Something wicked -- and 40 feet long -- this way comes
Something wicked — and 40 feet long — this way comes

With apologies to Mr. Wolfe, there are two kinds of people in this world: 1) those that keep their high school yearbooks until the day they die, leaving their eventual disposal and related guilt to their heirs; and 2) those that ditch their yearbooks as soon as possible (or never buy them to begin with).

My bride is from the former group, so the decision regarding what to do with the contents of our previous home in Houston was an easy one — ship it all to Costa Rica. Let’s just cram it all in and when it eventually, hopefully arrives it will be like Christmas (assuming your idea of Christmas is to unwrap a bunch of dusty stuff you already own that you hadn’t seen or used in at least a year).

I had the opportunity to watch this happen in real time this week when a crew of movers took our life in boxes from a storage facility and transferred it all to a shipping container. This process was supposed to be orderly and methodical, with me marking down each item on a master inventory and indicating something profound about it to satisfy the burning curiosity of the folks in Customs. For example, “Medium box, from Study, contains yearbooks that haven’t been opened since the first Bush presidency — H.W. not W.”

In reality, the container showed up three hours late, and the truck driver then announced that the movers had two-and-a-half hours to get everything in his container — or it would miss the boat. So, orderly and methodical went out the window and, with everything I’d ever owned flying past me, I had just enough time to jot down the most critical elements. For example, “Box.”

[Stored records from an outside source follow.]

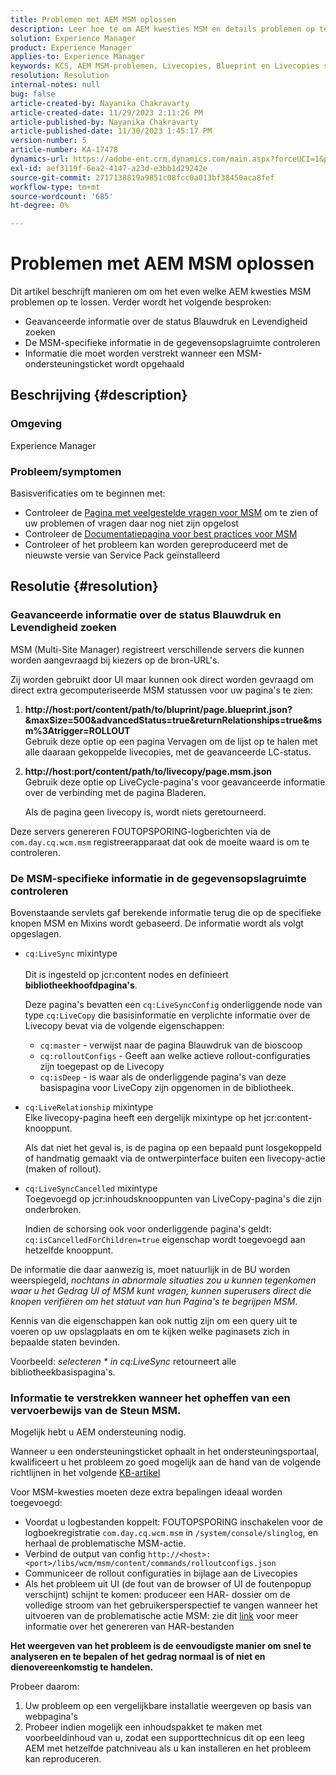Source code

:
 ```yaml
---
title: Problemen met AEM MSM oplossen
description: Leer hoe te om AEM kwesties MSM en details problemen op te lossen om te verstrekken wanneer het opheffen van een MSM steunkaartje.
solution: Experience Manager
product: Experience Manager
applies-to: Experience Manager
keywords: KCS, AEM MSM-problemen, Livecopies, Blueprint en Livecopies status, AEM
resolution: Resolution
internal-notes: null
bug: false
article-created-by: Nayanika Chakravarty
article-created-date: 11/29/2023 2:11:26 PM
article-published-by: Nayanika Chakravarty
article-published-date: 11/30/2023 1:45:17 PM
version-number: 5
article-number: KA-17478
dynamics-url: https://adobe-ent.crm.dynamics.com/main.aspx?forceUCI=1&pagetype=entityrecord&etn=knowledgearticle&id=6218b528-c18e-ee11-8179-6045bd006b4b
exl-id: aef3119f-6ea2-4147-a23d-e3bb1d29242e
source-git-commit: 2717138819a9851c08fcc0a013bf38450aca8fef
workflow-type: tm+mt
source-wordcount: '685'
ht-degree: 0%

---
```


# Problemen met AEM MSM oplossen


Dit artikel beschrijft manieren om om het even welke AEM kwesties MSM problemen op te lossen. Verder wordt het volgende besproken:

- Geavanceerde informatie over de status Blauwdruk en Levendigheid zoeken
- De MSM-specifieke informatie in de gegevensopslagruimte controleren
- Informatie die moet worden verstrekt wanneer een MSM-ondersteuningsticket wordt opgehaald


## Beschrijving {#description}


### Omgeving

Experience Manager

### Probleem/symptomen

Basisverificaties om te beginnen met:

- Controleer de [Pagina met veelgestelde vragen voor MSM](https://experienceleague.adobe.com/docs/experience-manager-65/administering/introduction/troubleshoot-msm.html?lang=en#faq) om te zien of uw problemen of vragen daar nog niet zijn opgelost
- Controleer de [Documentatiepagina voor best practices voor MSM](https://experienceleague.adobe.com/docs/experience-manager-65/administering/introduction/msm-best-practices.html?lang=en)
- Controleer of het probleem kan worden gereproduceerd met de nieuwste versie van Service Pack geïnstalleerd



## Resolutie {#resolution}


### Geavanceerde informatie over de status Blauwdruk en Levendigheid zoeken

MSM (Multi-Site Manager) registreert verschillende servers die kunnen worden aangevraagd bij kiezers op de bron-URL&#39;s.

Zij worden gebruikt door UI maar kunnen ook direct worden gevraagd om direct extra gecomputeriseerde MSM statussen voor uw pagina&#39;s te zien:

1. <b>http://host:port/content/path/to/bluprint/page.blueprint.json?&amp;maxSize=500&amp;advancedStatus=true&amp;returnRelationships=true&amp;msm%3Atrigger=ROLLOUT</b>\
   Gebruik deze optie op een pagina Vervagen om de lijst op te halen met alle daaraan gekoppelde livecopies, met de geavanceerde LC-status.
2. <b>http://host:port/content/path/to/livecopy/page.msm.json</b>\
   Gebruik deze optie op LiveCycle-pagina&#39;s voor geavanceerde informatie over de verbinding met de pagina Bladeren.

   Als de pagina geen livecopy is, wordt niets geretourneerd.


Deze servers genereren FOUTOPSPORING-logberichten via de `com.day.cq.wcm.msm` registreerapparaat dat ook de moeite waard is om te controleren.

### De MSM-specifieke informatie in de gegevensopslagruimte controleren

Bovenstaande servlets gaf berekende informatie terug die op de specifieke knopen MSM en Mixins wordt gebaseerd.
De informatie wordt als volgt opgeslagen.

- `cq:LiveSync` mixintype<br>\
  Dit is ingesteld op jcr:content nodes en definieert <b>bibliotheekhoofdpagina&#39;s</b>.

  Deze pagina&#39;s bevatten een `cq:LiveSyncConfig` onderliggende node van type `cq:LiveCopy` die basisinformatie en verplichte informatie over de Livecopy bevat via de volgende eigenschappen:

   - `cq:master` - verwijst naar de pagina Blauwdruk van de bioscoop
   - `cq:rolloutConfigs` - Geeft aan welke actieve rollout-configuraties zijn toegepast op de Livecopy
   - `cq:isDeep` - is waar als de onderliggende pagina&#39;s van deze basispagina voor LiveCopy zijn opgenomen in de bibliotheek.
- `cq:LiveRelationship` mixintype\
  Elke livecopy-pagina heeft een dergelijk mixintype op het jcr:content-knooppunt.

  Als dat niet het geval is, is de pagina op een bepaald punt losgekoppeld of handmatig gemaakt via de ontwerpinterface buiten een livecopy-actie (maken of rollout).
- `cq:LiveSyncCancelled` mixintype\
  Toegevoegd op jcr:inhoudsknooppunten van LiveCopy-pagina&#39;s die zijn onderbroken.

  Indien de schorsing ook voor onderliggende pagina&#39;s geldt: `cq:isCancelledForChildren=true` eigenschap wordt toegevoegd aan hetzelfde knooppunt.


De informatie die daar aanwezig is, moet natuurlijk in de BU worden weerspiegeld, *nochtans in abnormale situaties zou u kunnen tegenkomen waar u het Gedrag UI of MSM kunt vragen, kunnen superusers direct die knopen verifiëren om het statuut van hun Pagina&#39;s te begrijpen MSM*.

Kennis van die eigenschappen kan ook nuttig zijn om een query uit te voeren op uw opslagplaats en om te kijken welke paginasets zich in bepaalde staten bevinden.

Voorbeeld: *selecteren \* in cq:LiveSync* retourneert alle bibliotheekbasispagina&#39;s.

### Informatie te verstrekken wanneer het opheffen van een vervoerbewijs van de Steun MSM.

Mogelijk hebt u AEM ondersteuning nodig.

Wanneer u een ondersteuningsticket ophaalt in het ondersteuningsportaal, kwalificeert u het probleem zo goed mogelijk aan de hand van de volgende richtlijnen in het volgende [KB-artikel](https://experienceleague.adobe.com/docs/experience-cloud-kcs/kbarticles/KA-17494.html)

Voor MSM-kwesties moeten deze extra bepalingen ideaal worden toegevoegd:

- Voordat u logbestanden koppelt: FOUTOPSPORING inschakelen voor de logboekregistratie `com.day.cq.wcm.msm` in `/system/console/slinglog`, en herhaal de problematische MSM-actie.
- Verbind de output van config `http://<host>:<port>/libs/wcm/msm/content/commands/rolloutconfigs.json`
- Communiceer de rollout configuraties in bijlage aan de Livecopies
- Als het probleem uit UI (de fout van de browser of UI de foutenpopup verschijnt) schijnt te komen: produceer een HAR- dossier om de volledige stroom van het gebruikersperspectief te vangen wanneer het uitvoeren van de problematische actie MSM: zie dit [link](https://help.tenderapp.com/kb/troubleshooting-your-tender-site/generating-an-har-file) voor meer informatie over het genereren van HAR-bestanden


<b>Het weergeven van het probleem is de eenvoudigste manier om snel te analyseren en te bepalen of het gedrag normaal is of niet en dienovereenkomstig te handelen.</b>

Probeer daarom:

1. Uw probleem op een vergelijkbare installatie weergeven op basis van webpagina&#39;s
2. Probeer indien mogelijk een inhoudspakket te maken met voorbeeldinhoud van u, zodat een supporttechnicus dit op een leeg AEM met hetzelfde patchniveau als u kan installeren en het probleem kan reproduceren.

I did happen to see a number of items that had avoided being boxed and I — a non-keeper — was a little surprised at the emotions they evoked. For example, the regulation-sized hockey stick that I purchased in 1991. The hockey stick had been purchased along with roller blades and a large assortment of pads during an extremely brief period when one of my best friends and I decided to take up street hockey. As the stick was chucked unceremoniously into the container, I recalled that my passion for street hockey had lasted less time than it had taken me to get on all of the pads and gear. The issue? Well, as it turns out, you have to be able to skate without falling before you try to add elements like swinging a large stick at a moving ball or avoiding a huge truck coming down the street that doesn’t recognize the presence of an impromptu sporting event. 

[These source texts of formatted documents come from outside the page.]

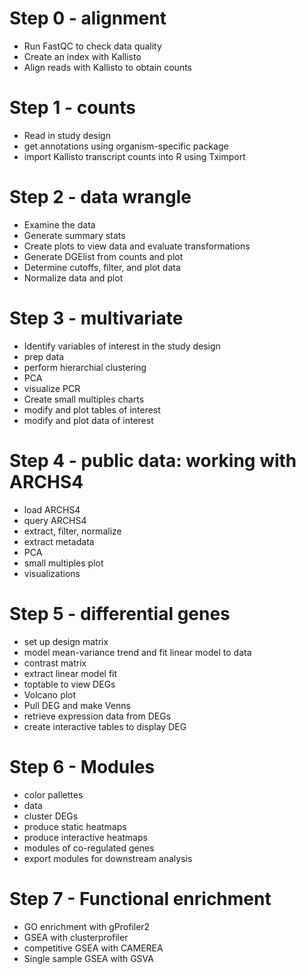 # Step 0 - alignment
- Run FastQC to check data quality
- Create an index with Kallisto
- Align reads with Kallisto to obtain counts

# Step 1 - counts
- Read in study design
- get annotations using organism-specific package
- import Kallisto transcript counts into R using Tximport

# Step 2 - data wrangle
- Examine the data
- Generate summary stats
- Create plots to view data and evaluate transformations
- Generate DGElist from counts and plot
- Determine cutoffs, filter, and plot data
- Normalize data and plot

# Step 3 - multivariate
- Identify variables of interest in the study design
- prep data
- perform hierarchial clustering
- PCA
- visualize PCR
- Create small multiples charts
- modify and plot tables of interest
- modify and plot data of interest

# Step 4 - public data: working with ARCHS4
- load ARCHS4
- query ARCHS4
- extract, filter, normalize
- extract metadata
- PCA
- small multiples plot
- visualizations 

# Step 5 - differential genes
- set up design matrix
- model mean-variance trend and fit linear model to data
- contrast matrix
- extract linear model fit
- toptable to view DEGs
- Volcano plot
- Pull DEG and make Venns
- retrieve expression data from DEGs
- create interactive tables to display DEG

# Step 6 - Modules
- color pallettes 
- data
- cluster DEGs
- produce static heatmaps
- produce interactive heatmaps
- modules of co-regulated genes
- export modules for downstream analysis

# Step 7 - Functional enrichment
- GO enrichment with gProfiler2
- GSEA with clusterprofiler
- competitive GSEA with CAMEREA
- Single sample GSEA with GSVA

The hockey stick was followed by a three-foot-tall plastic replica of Santa Claus with a power cord trailing out of it for an internal light that hadn’t worked since Rudolf was young. Santa had come to our town, and more specifically, our attic, when my mother-in-law (clearly a member of the second of the two groups we defined earlier) purged her home of all things having to do with holidays, old photos and any other knick-knacks that had somehow escaped previous purges. Her gain was clearly my loss, and Santa joined the hockey stick and a host of other misfit toys in the container. 

And so, my Tico friends, if you like playing hockey, displaying decrepit Santa replicas or leafing through yearbooks full of people that neither you or I know or remember, you’ll want to come over to our place in around six weeks. Please wear something form-fitting as there won’t be much room to move about between the boxes and hockey sticks, and please remember that if you express an interest in something you have become its new owner. I will happily escort you and your new treasure out the back door, and all I ask in return is that you hide it whenever my bride comes over to your home.